Levosulpiride for gastroparesis in patients with IDDM
Gastric motility disorder commonly occurs in about 50% of patients with diabetes mellitus [54], and delayed gastric emptying is more common in comparison to early emptying [55]. There are several mechanism involved for diabetic gastroparesis, including autonomic neuropathy [56] and hyperglycemia [57]. It was studied that rate of gastric emptying was a major factor in carbohydrate absorption and blood glucose homeostatic [58,59], making gastroparesis a contributing factor for poor glycamic control and continuation of the vicious cycle [57].

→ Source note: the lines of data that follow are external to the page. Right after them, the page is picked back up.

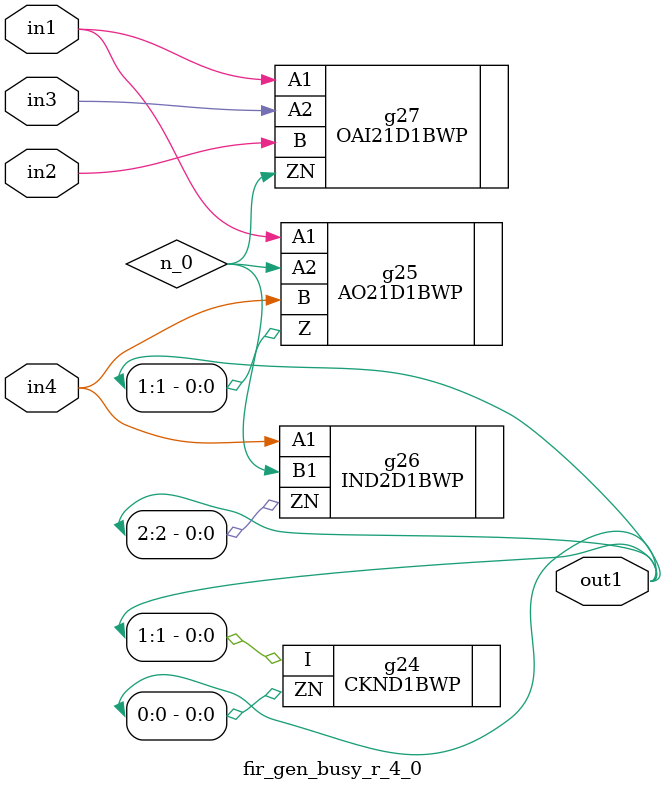
<source format=v>
`timescale 1ps / 1ps


module fir_gen_busy_r_4_0(in1, in2, in3, in4, out1);
  input in1, in2, in3, in4;
  output [2:0] out1;
  wire in1, in2, in3, in4;
  wire [2:0] out1;
  wire n_0;
  CKND1BWP g24(.I (out1[1]), .ZN (out1[0]));
  AO21D1BWP g25(.A1 (in1), .A2 (n_0), .B (in4), .Z (out1[1]));
  IND2D1BWP g26(.A1 (in4), .B1 (n_0), .ZN (out1[2]));
  OAI21D1BWP g27(.A1 (in1), .A2 (in3), .B (in2), .ZN (n_0));
endmodule



</source>
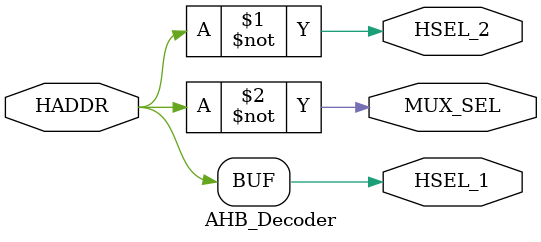
<source format=v>
module AHB_Decoder (
    input HADDR,
    output HSEL_1,HSEL_2,MUX_SEL
);
    assign HSEL_1 = HADDR;
    assign HSEL_2 = ~HADDR;
    assign MUX_SEL = ~HADDR;
endmodule
</source>
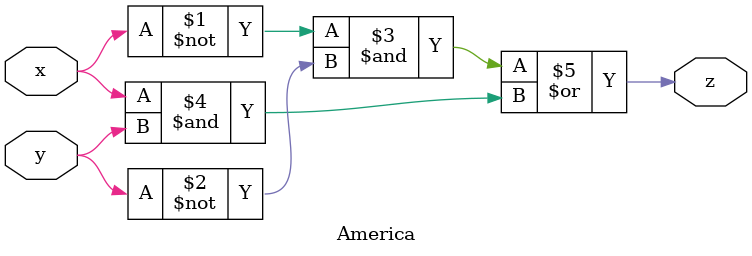
<source format=v>
module America(
input x,
input y,
output z
);

assign z = (~x & ~y) | (x & y);

endmodule

</source>
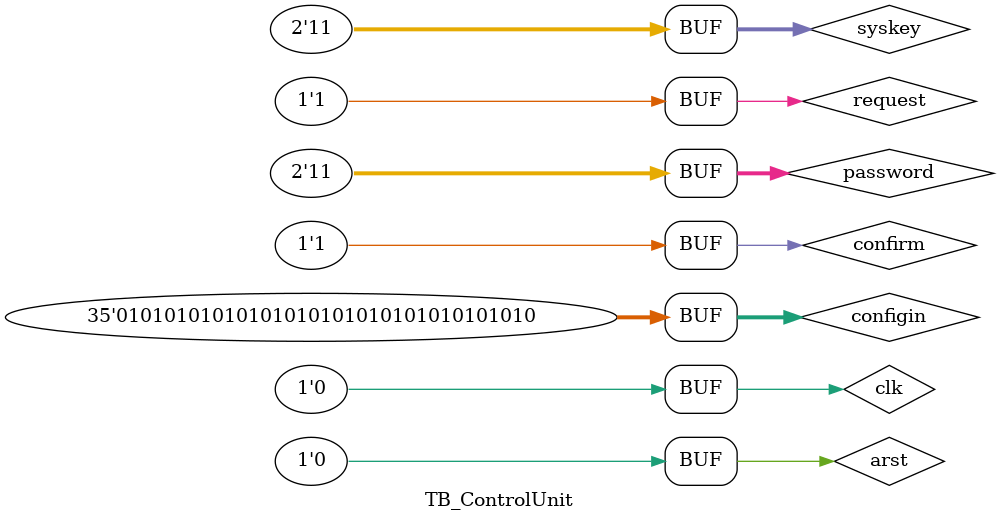
<source format=v>
`timescale 1ns / 1ns


module TB_ControlUnit;

	// Inputs
	reg arst;
	reg clk;
	reg request;
	reg confirm;
	reg [1:0] password;
	reg [1:0] syskey;
	reg [34:0] configin;

	// Outputs
	wire [34:0] configout;
	wire write_en;
	wire [2:0] dbg_state;

	// Instantiate the Unit Under Test (UUT)
	ControlUnit uut (
		.arst(arst), 
		.clk(clk), 
		.request(request), 
		.confirm(confirm), 
		.password(password), 
		.syskey(syskey), 
		.configin(configin), 
		.configout(configout), 
		.write_en(write_en), 
		.dbg_state(dbg_state)
	);

	initial begin
		clk = 0;
		repeat (50)
			# 10 clk = ~ clk;
	end
	
	initial begin
		// Initialize Inputs
		arst = 0;
		request = 1;
		syskey = 2'b11;
		configin = 0;
		confirm = 0;
		password = 0;
		
		# 15
		password = 2'b11;
		confirm = 1;
		# 10
		configin = 35'b01010101010101010101010101010101010;
		confirm = 0;
		# 10
		confirm = 1;
		# 10
		request = 0;
		# 10
		request = 1;

	end
      
endmodule


</source>
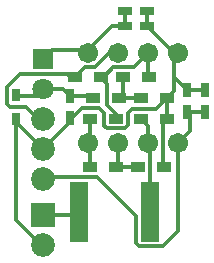
<source format=gbr>
G04 #@! TF.FileFunction,Copper,L2,Bot,Signal*
%FSLAX45Y45*%
G04 Gerber Fmt 4.5, Leading zero omitted, Abs format (unit mm)*
G04 Created by KiCad (PCBNEW 4.0.7) date 08/11/18 21:21:29*
%MOMM*%
%LPD*%
G01*
G04 APERTURE LIST*
%ADD10C,0.100000*%
%ADD11C,1.716000*%
%ADD12R,1.700000X1.700000*%
%ADD13C,1.800000*%
%ADD14C,2.016000*%
%ADD15R,0.750000X1.100000*%
%ADD16R,1.200000X0.750000*%
%ADD17R,0.750000X1.200000*%
%ADD18R,1.500000X5.100000*%
%ADD19R,2.016000X2.016000*%
%ADD20R,1.200000X0.900000*%
%ADD21C,0.304800*%
G04 APERTURE END LIST*
D10*
D11*
X19278600Y-10388600D03*
X19532600Y-10388600D03*
X19786600Y-10388600D03*
X20040600Y-10388600D03*
X20040600Y-9626600D03*
X19786600Y-9626600D03*
X19532600Y-9626600D03*
X19278600Y-9626600D03*
D12*
X18897600Y-9677400D03*
D13*
X18897600Y-9931400D03*
D14*
X18897600Y-10185400D03*
X18897600Y-10439400D03*
X18897600Y-10693400D03*
D15*
X18669000Y-9983800D03*
X18669000Y-10183800D03*
D16*
X19590000Y-9398000D03*
X19780000Y-9398000D03*
X19590000Y-9271000D03*
X19780000Y-9271000D03*
D17*
X19126200Y-9988800D03*
X19126200Y-10178800D03*
X20116800Y-10128000D03*
X20116800Y-9938000D03*
X20269200Y-10128000D03*
X20269200Y-9938000D03*
D18*
X19807200Y-10972800D03*
X19207200Y-10972800D03*
D19*
X18897600Y-10998200D03*
D14*
X18897600Y-11252200D03*
D20*
X19727400Y-10185400D03*
X19947400Y-10185400D03*
X19295600Y-10591800D03*
X19515600Y-10591800D03*
X19702000Y-10591800D03*
X19922000Y-10591800D03*
X19321000Y-10007600D03*
X19541000Y-10007600D03*
X19727400Y-10007600D03*
X19947400Y-10007600D03*
X19295600Y-10185400D03*
X19515600Y-10185400D03*
X19575000Y-9829800D03*
X19795000Y-9829800D03*
X19388600Y-9829800D03*
X19168600Y-9829800D03*
D21*
X19590000Y-9271000D02*
X19590000Y-9398000D01*
X19590000Y-9398000D02*
X19481800Y-9398000D01*
X19481800Y-9398000D02*
X19278600Y-9601200D01*
X19278600Y-9601200D02*
X18973800Y-9601200D01*
X18973800Y-9601200D02*
X18897600Y-9677400D01*
X18897600Y-11252200D02*
X18879820Y-11252200D01*
X18879820Y-11252200D02*
X18669000Y-11041380D01*
X18669000Y-11041380D02*
X18669000Y-10183800D01*
X19375120Y-10091420D02*
X19418300Y-10134600D01*
X19230340Y-10091420D02*
X19375120Y-10091420D01*
X19142960Y-10178800D02*
X19230340Y-10091420D01*
X19853420Y-10101580D02*
X19947400Y-10007600D01*
X19654520Y-10101580D02*
X19853420Y-10101580D01*
X19621500Y-10134600D02*
X19654520Y-10101580D01*
X19621500Y-10236200D02*
X19621500Y-10134600D01*
X19591020Y-10266680D02*
X19621500Y-10236200D01*
X19441160Y-10266680D02*
X19591020Y-10266680D01*
X19418300Y-10243820D02*
X19441160Y-10266680D01*
X19418300Y-10134600D02*
X19418300Y-10243820D01*
X19126200Y-10178800D02*
X19142960Y-10178800D01*
X18669000Y-10178800D02*
X18669000Y-10210800D01*
X18669000Y-10210800D02*
X18897600Y-10439400D01*
X19126200Y-10178800D02*
X19126200Y-10210800D01*
X19126200Y-10210800D02*
X18897600Y-10439400D01*
X19947400Y-10007600D02*
X19947400Y-10185400D01*
X19947400Y-10185400D02*
X19913600Y-10219200D01*
X19913600Y-10219200D02*
X19913600Y-10583400D01*
X19913600Y-10583400D02*
X19922000Y-10591800D01*
X20269200Y-9938000D02*
X20116800Y-9938000D01*
X20116800Y-9938000D02*
X20008600Y-9829800D01*
X20008600Y-9829800D02*
X20008600Y-9848600D01*
X20008600Y-9848600D02*
X20015200Y-9855200D01*
X20015200Y-9855200D02*
X20008600Y-9855200D01*
X19780000Y-9271000D02*
X19780000Y-9398000D01*
X19780000Y-9398000D02*
X20008600Y-9626600D01*
X20008600Y-9626600D02*
X20008600Y-9855200D01*
X20008600Y-9855200D02*
X20008600Y-9946400D01*
X20008600Y-9946400D02*
X19947400Y-10007600D01*
X18897600Y-9931400D02*
X19068800Y-9931400D01*
X19068800Y-9931400D02*
X19126200Y-9988800D01*
X18669000Y-9988800D02*
X18840200Y-9988800D01*
X18840200Y-9988800D02*
X18897600Y-9931400D01*
X19126200Y-9988800D02*
X19302200Y-9988800D01*
X19302200Y-9988800D02*
X19321000Y-10007600D01*
X18897600Y-10693400D02*
X18973800Y-10693400D01*
X18973800Y-10693400D02*
X18986500Y-10680700D01*
X18986500Y-10680700D02*
X19354800Y-10680700D01*
X19354800Y-10680700D02*
X19685000Y-11010900D01*
X19685000Y-11010900D02*
X19685000Y-11239500D01*
X19685000Y-11239500D02*
X19710400Y-11264900D01*
X19710400Y-11264900D02*
X19913600Y-11264900D01*
X19913600Y-11264900D02*
X20040600Y-11137900D01*
X20040600Y-11137900D02*
X20040600Y-10388600D01*
X20269200Y-10128000D02*
X20116800Y-10128000D01*
X20116800Y-10128000D02*
X20142200Y-10153400D01*
X20142200Y-10153400D02*
X20142200Y-10287000D01*
X20142200Y-10287000D02*
X20040600Y-10388600D01*
X19786600Y-10388600D02*
X19786600Y-10244600D01*
X19786600Y-10244600D02*
X19727400Y-10185400D01*
X19807200Y-10972800D02*
X19807200Y-10409200D01*
X19807200Y-10409200D02*
X19786600Y-10388600D01*
X18897600Y-10998200D02*
X19181800Y-10998200D01*
X19181800Y-10998200D02*
X19207200Y-10972800D01*
X18757900Y-9801860D02*
X18780760Y-9801860D01*
X18704560Y-9801860D02*
X18757900Y-9801860D01*
X18592800Y-9913620D02*
X18704560Y-9801860D01*
X18592800Y-10058400D02*
X18592800Y-9913620D01*
X18618200Y-10083800D02*
X18592800Y-10058400D01*
X18750280Y-10083800D02*
X18618200Y-10083800D01*
X18851880Y-10185400D02*
X18750280Y-10083800D01*
X19100800Y-9801860D02*
X19128740Y-9829800D01*
X19077940Y-9801860D02*
X19100800Y-9801860D01*
X18780760Y-9801860D02*
X19077940Y-9801860D01*
X19128740Y-9829800D02*
X19168600Y-9829800D01*
X18897600Y-10185400D02*
X18851880Y-10185400D01*
X19532600Y-9626600D02*
X19456400Y-9626600D01*
X19456400Y-9626600D02*
X19334480Y-9748520D01*
X19334480Y-9748520D02*
X19249880Y-9748520D01*
X19249880Y-9748520D02*
X19168600Y-9829800D01*
X19295600Y-10185400D02*
X19295600Y-10371600D01*
X19295600Y-10371600D02*
X19278600Y-10388600D01*
X19295600Y-10591800D02*
X19295600Y-10405600D01*
X19295600Y-10405600D02*
X19278600Y-10388600D01*
X19702000Y-10591800D02*
X19515600Y-10591800D01*
X19515600Y-10591800D02*
X19532600Y-10574800D01*
X19532600Y-10574800D02*
X19532600Y-10388600D01*
X19727400Y-10007600D02*
X19541000Y-10007600D01*
X19541000Y-10007600D02*
X19575000Y-9973600D01*
X19575000Y-9973600D02*
X19575000Y-9829800D01*
X19388600Y-9829800D02*
X19388600Y-9838200D01*
X19388600Y-9838200D02*
X19443700Y-9893300D01*
X19443700Y-10068560D02*
X19515600Y-10140460D01*
X19443700Y-9893300D02*
X19443700Y-10068560D01*
X19515600Y-10140460D02*
X19515600Y-10185400D01*
X19388600Y-9829800D02*
X19410680Y-9829800D01*
X19410680Y-9829800D02*
X19491960Y-9748520D01*
X19664680Y-9748520D02*
X19786600Y-9626600D01*
X19491960Y-9748520D02*
X19664680Y-9748520D01*
X19786600Y-9626600D02*
X19786600Y-9821400D01*
X19786600Y-9821400D02*
X19795000Y-9829800D01*
M02*

</source>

A randomized double blinded placebo control study of forty out patients having Insulin Dependent Diabetes Mellitus (IDDM) and dyspepsia, showed levosulpiride to improve gastric emptying and improving glycemic control, without any change in insulin dosage or increasing in of number of hypoglycemic episodes [49]. Value of glycosylated haemoglobin (HbA1c) and mean daily glycemic value was improved significantly after three month treatment with levosulpiride in comparison to placebo [49]. This could be explained by a better synchronization between the onset of exogenous insulin and release of nutrients from the stomach into the intestine and their absorption in the general circulation [49]. The study finding supported the role of gastric emptying in maintaining glycemic control in IDDM patients [49]. Patients with unexplained poor glycemic control should be investigated for gastric emptying abnormalities, and levosulpiride constitute a safe therapeutic option for the chronic treatment of diabetic patients having dyspeptic symptoms [49].
Discussion
Benefits and limitations of levosulpiride
The incidence of adverse event with levosulpiride was 11% in 840 patients with dyspepsia in a review conducted to assess the clinical pharmacology, therapeutic efficacy and tolerability of levosulpiride [27]. Majority of adverse events were milder and only eight cases (0.9%) discontinued treatment because of adverse event [27]. Another prospective, multicentre, open label, observational study reported 40 adverse events in 342 patients having three follow up visits [20]. Galactorrhoea, somnolence, fatigue and headache were common adverse events [20]. And there were no patient to abandon the study because of adverse event [20]. More than two third side effects occurred in first fifteen days of treatment with levosulpiride and intensity of adverse events was higher at the first visit; few adverse events were persisted at follow up visit, and had milder intensity [20].
There is few case reports for adverse events by levosulpiride therapy have been reported including, levosulpiride induced rabbit syndrome [60], and levosulpiride induced resting orolingual tremors [61] and tremors of neck and tongue [62]. There are cases reported for tardive dyskinesia with combination therapy of levosulpiride and lemotrigine [63], and extreme QT interval prolongation (650 milliseconds) with recurrent episodes of unsuspected polymorphic ventricular tachycardia on Electrocardiogram (ECG) with citalopram and levosulpiride therapy [64].
Conclusion
Dyspepsia is the most common symptom for the consultation to the medical professionals. About 2 to 4% patients attending primary care clinic and more than 50% patients attending gastroenterology clinic have dyspepsia as presenting complaint. Levosulpiride acts by blocking presynaptic D2 dopaminergic receptor in dopamidergic pathway can be useful in management of functional dyspepsia, diabetic gastroparesis and irritable bowel syndrome. Levosulpiride was found to be more effective than anti secretary drugs (cimetidine, ranitidine) and prokinetic agents (metaclopramide, domparidone). It is as efficacious as cisapride in management of dyspeptic symptoms and devoid of serious cardiovascular side effects. So in conclusion, levosulpiride found to be efficacious in management of dyspeptic symptoms with well tolerated adverse effect.